Is another big shock conceivable? Yes. The extraordinarily chaotic policymaking of the Trump administration might generate a shock to animal spirits and so investment. Indeed, it is striking how rapidly Consensus Forecasts have been declining for US growth in 2025. Maybe, humiliation will induce Donald Trump to disprove what Robert Armstrong has labelled the Taco (Trump Always Chickens Out) trade. Again, overall levels of indebtedness are high by historical standards, with ratios of public sector debt to GDP in high-income countries close to 1945 levels. The US is also embarking on financial deregulation at a time of high leverage and financial risk-taking. It is also continuing with high fiscal deficits while attacking its creditors via trade and fiscal policy.
Even a normalisation of interest rates after such a long period of ultra-low rates might prove too much.
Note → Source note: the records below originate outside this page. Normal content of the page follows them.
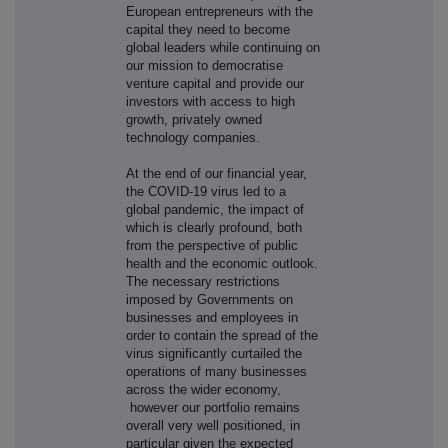
European entrepreneurs with the
capital they need to become
global leaders while continuing on
our mission to democratise
venture capital and provide our
investors with access to high
growth, privately owned
technology companies.
At the end of our financial year,
the COVID-19 virus led to a
global pandemic, the impact of
which is clearly profound, both
from the perspective of public
health and the economic outlook.
The necessary restrictions
imposed by Governments on
businesses and employees in
order to contain the spread of the
virus significantly curtailed the
operations of many businesses
across the wider economy,
however our portfolio remains
overall very well positioned, in
particular given the expected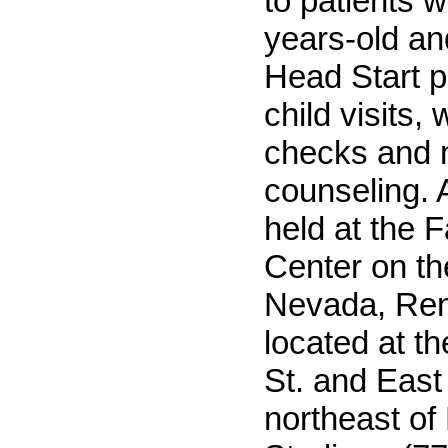
to patients 
years-old an
Head Start p
child visits, 
checks and n
counseling. A
held at the 
Center on th
Nevada, Re
located at th
St. and Eas
northeast o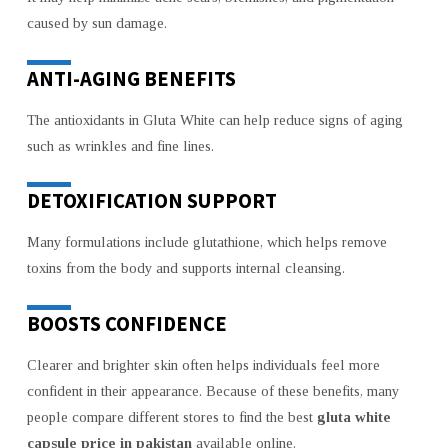
caused by sun damage.
ANTI-AGING BENEFITS
The antioxidants in Gluta White can help reduce signs of aging
such as wrinkles and fine lines.
DETOXIFICATION SUPPORT
Many formulations include glutathione, which helps remove
toxins from the body and supports internal cleansing.
BOOSTS CONFIDENCE
Clearer and brighter skin often helps individuals feel more
confident in their appearance. Because of these benefits, many
people compare different stores to find the best
gluta white
capsule price in pakistan
available online.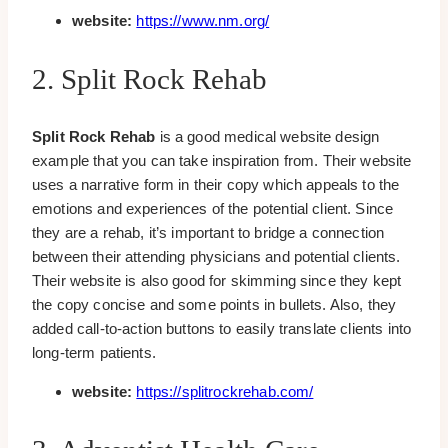
website:
https://www.nm.org/
2. Split Rock Rehab
Split Rock Rehab
is a good medical website design
example that you can take inspiration from. Their website
uses a narrative form in their copy which appeals to the
emotions and experiences of the potential client. Since
they are a rehab, it’s important to bridge a connection
between their attending physicians and potential clients.
Their website is also good for skimming since they kept
the copy concise and some points in bullets. Also, they
added call-to-action buttons to easily translate clients into
long-term patients.
website:
https://splitrockrehab.com/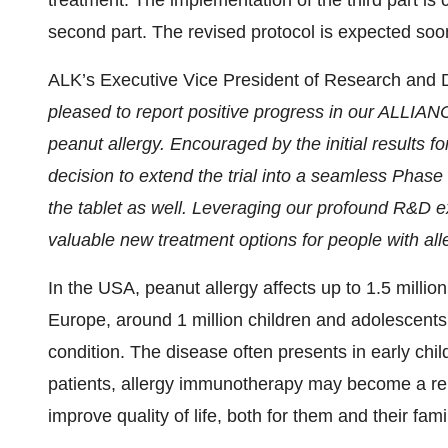
treatment. The implementation of the third part is
second part. The revised protocol is expected soon
ALK’s Executive Vice President of Research and 
pleased to report positive progress in our ALLIANCE
peanut allergy. Encouraged by the initial results f
decision to extend the trial into a seamless Phase 
the tablet as well. Leveraging our profound R&D 
valuable new treatment options for people with all
In the USA, peanut allergy affects up to 1.5 millio
Europe, around 1 million children and adolescents a
condition. The disease often presents in early chi
patients, allergy immunotherapy may become a rele
improve quality of life, both for them and their fami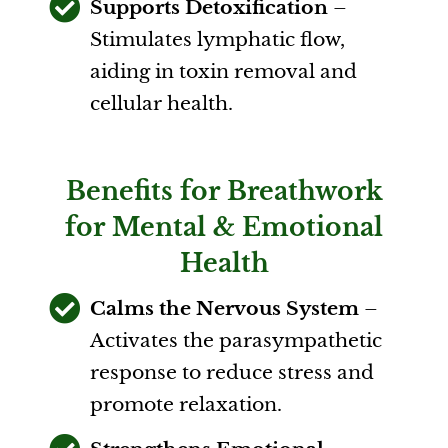
Supports Detoxification
–
Stimulates lymphatic flow,
aiding in toxin removal and
cellular health.
Benefits for Breathwork
for Mental & Emotional
Health
Calms the Nervous System
–
Activates the parasympathetic
response to reduce stress and
promote relaxation.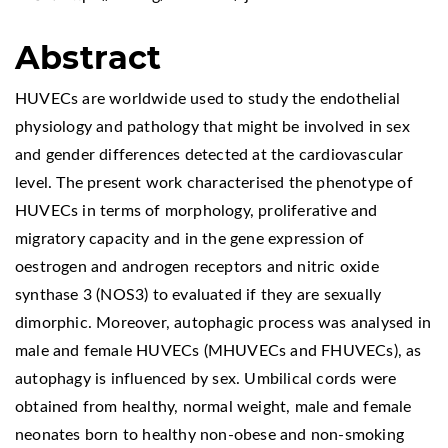
Abstract
HUVECs are worldwide used to study the endothelial
physiology and pathology that might be involved in sex
and gender differences detected at the cardiovascular
level. The present work characterised the phenotype of
HUVECs in terms of morphology, proliferative and
migratory capacity and in the gene expression of
oestrogen and androgen receptors and nitric oxide
synthase 3 (NOS3) to evaluated if they are sexually
dimorphic. Moreover, autophagic process was analysed in
male and female HUVECs (MHUVECs and FHUVECs), as
autophagy is influenced by sex. Umbilical cords were
obtained from healthy, normal weight, male and female
neonates born to healthy non-obese and non-smoking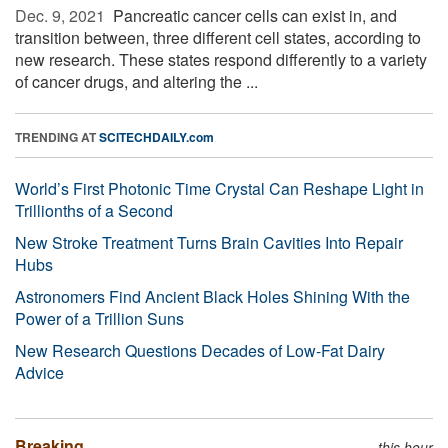
Dec. 9, 2021 
Pancreatic cancer cells can exist in, and
transition between, three different cell states, according to
new research. These states respond differently to a variety
of cancer drugs, and altering the ...
TRENDING AT
SCITECHDAILY.com
World’s First Photonic Time Crystal Can Reshape Light in
Trillionths of a Second
New Stroke Treatment Turns Brain Cavities Into Repair
Hubs
Astronomers Find Ancient Black Holes Shining With the
Power of a Trillion Suns
New Research Questions Decades of Low-Fat Dairy
Advice
Breaking
this hour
One obvious point here concerns the “equity risk premium”. A way of measuring this is by the gap between the cyclically-adjusted earning yield on US equities (the inverse of the “cyclically adjusted price/earnings ratio”) and the real interest rate. The last time the gap (which indicates expected excess long-term return on equities over Tips) was as low as it is right now was in June 2007. That is hardly a comforting thought.

Not least, as Paul Krugman notes, the policy process in the contemporary US is frivolous. At some point, important people might decide that the US is no longer trustworthy. Those people could well include Americans. Then we could have a big crisis, this time with capital flying away from the US, not into it.
Given all this fragility, recessionary or inflationary shocks — or even both together — are conceivable. Yields on the most important financial instruments have normalised. But the times are abnormal, on many dimensions. Reality might prove these prices right or, alas, it might blow them up. Either way, reality or these yields must adjust.